• **EXTRACTED DATA**
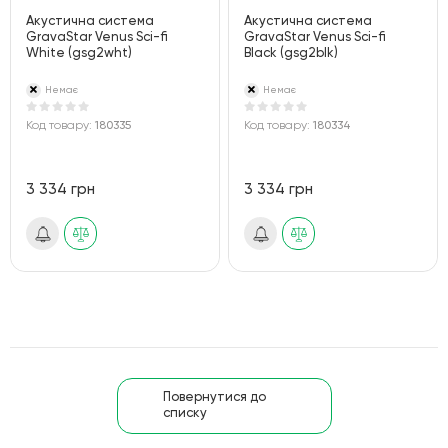
Акустична система
Акустична система
GravaStar Venus Sci-fi
GravaStar Venus Sci-fi
White (gsg2wht)
Black (gsg2blk)
Немає
Немає
Код товару:
180335
Код товару:
180334
3 334 грн
3 334 грн
Повернутися до
списку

• **GOAL OF THE EXERCISE**
Output the records above in their entirety and exactly, leaving out all images.

• **YOUR SOLUTION**
Акустична система
Акустична система
GravaStar Venus Sci-fi
GravaStar Venus Sci-fi
White (gsg2wht)
Black (gsg2blk)
Немає
Немає
Код товару:
180335
Код товару:
180334
3 334 грн
3 334 грн
Повернутися до
списку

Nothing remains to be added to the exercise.